## Work to complete:
[a] Transcribe the song article from "Delerium singles chronology" down to "can be seen.".
[b] According to the song article, who directed the music video?
[c] List every genre the song article gives for the single.

## Extract to read:
******
Single by Delerium featuring Michael Logen

from the album Music Box Opera
- Released: December 18, 2012
- Genre: Electronic, dance, trance, dubstep
- Length: 6:10 (Album Version)
- Label: Nettwerk
- Songwriter(s): Bill Leeb Rhys Fulber Michael Logen
- Producer(s): Delerium

Delerium singles chronology
| "Monarch" (2012) | "Days Turn into Nights" (2012) | "Chrysalis Heart" (2013) |

= Days Turn into Nights =

Song by Delerium

"Days Turn into Nights" is the second single from Delerium's album Music Box Opera featuring singer-songwriter Michael Logen.

Remixes were made by Seven Lions, Solarstone and Andy Caldwell. The last remix is nominated for a Grammy in 2014 for "Best Remixed Recording, Non Classical".

A music video was directed by Stephen Scott. In the video dancers of the Toronto Dance Theatre can be seen.
******
Stored data entries:
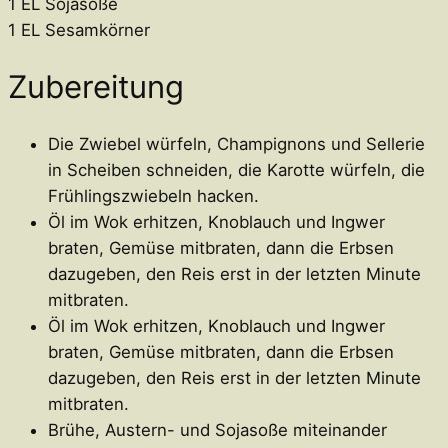
1 EL Sojasoße
1 EL Sesamkörner
Zubereitung
Die Zwiebel würfeln, Champignons und Sellerie
in Scheiben schneiden, die Karotte würfeln, die
Frühlingszwiebeln hacken.
Öl im Wok erhitzen, Knoblauch und Ingwer
braten, Gemüse mitbraten, dann die Erbsen
dazugeben, den Reis erst in der letzten Minute
mitbraten.
Öl im Wok erhitzen, Knoblauch und Ingwer
braten, Gemüse mitbraten, dann die Erbsen
dazugeben, den Reis erst in der letzten Minute
mitbraten.
Brühe, Austern- und Sojasoße miteinander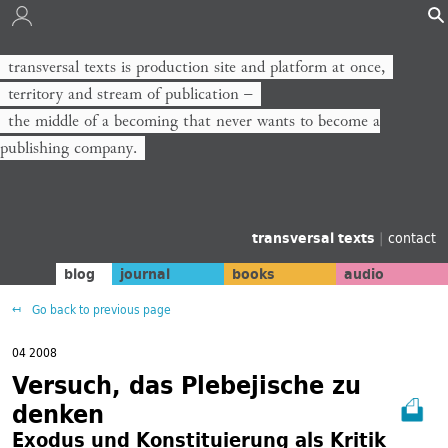
transversal texts is production site and platform at once,
territory and stream of publication −
the middle of a becoming that never wants to become a
publishing company.
transversal texts
|
contact
blog
journal
books
audio
Go back to previous page
04 2008
Versuch, das Plebejische zu
denken
Exodus und Konstituierung als Kritik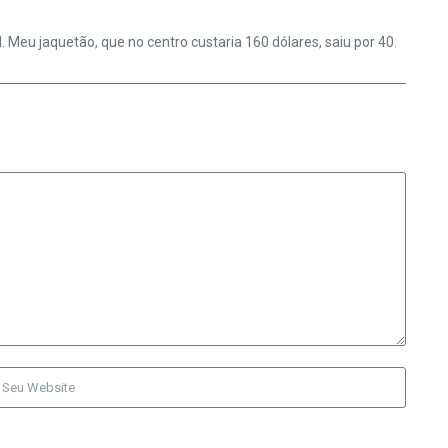
Meu jaquetão, que no centro custaria 160 dólares, saiu por 40.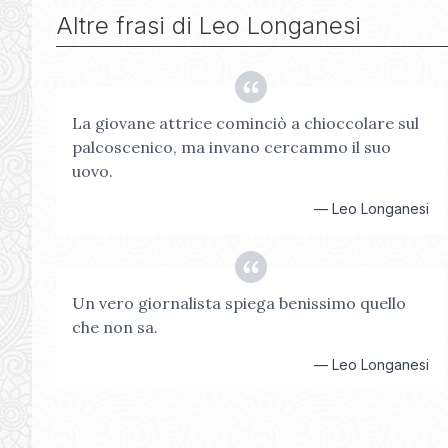
Altre frasi di
Leo Longanesi
La giovane attrice cominciò a chioccolare sul
palcoscenico, ma invano cercammo il suo
uovo.
—
Leo Longanesi
Un vero giornalista spiega benissimo quello
che non sa.
—
Leo Longanesi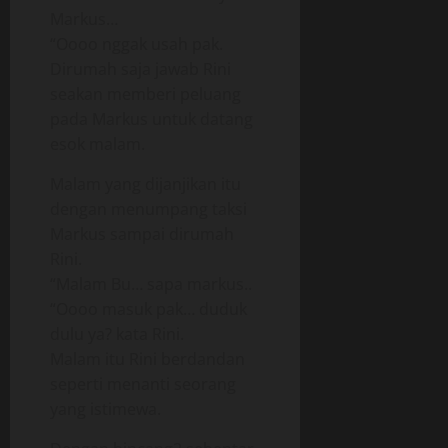
Markus…
“Oooo nggak usah pak.
Dirumah saja jawab Rini
seakan memberi peluang
pada Markus untuk datang
esok malam.
Malam yang dijanjikan itu
dengan menumpang taksi
Markus sampai dirumah
Rini.
“Malam Bu… sapa markus..
“Oooo masuk pak… duduk
dulu ya? kata Rini.
Malam itu Rini berdandan
seperti menanti seorang
yang istimewa.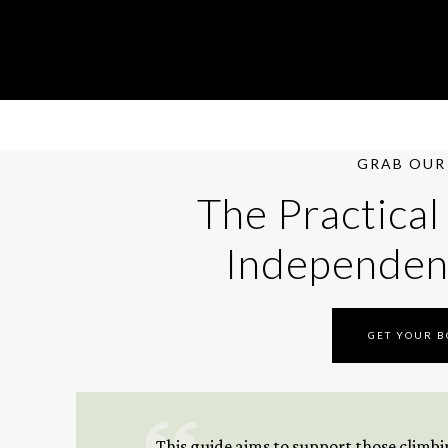
GRAB OUR 
The Practical
Independen
GET YOUR 
This guide aims to support those climbing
******
## Solutions by task:
[a]
Delerium singles chronology
| "Monarch" (2012) | "Days Turn into Nights" (2012) | "Chrysalis Heart" (2013) |

= Days Turn into Nights =

Song by Delerium

"Days Turn into Nights" is the second single from Delerium's album Music Box Opera featuring singer-songwriter Michael Logen.

Remixes were made by Seven Lions, Solarstone and Andy Caldwell. The last remix is nominated for a Grammy in 2014 for "Best Remixed Recording, Non Classical".

A music video was directed by Stephen Scott. In the video dancers of the Toronto Dance Theatre can be seen.

[b] Stephen Scott

[c] Electronic, dance, trance, dubstep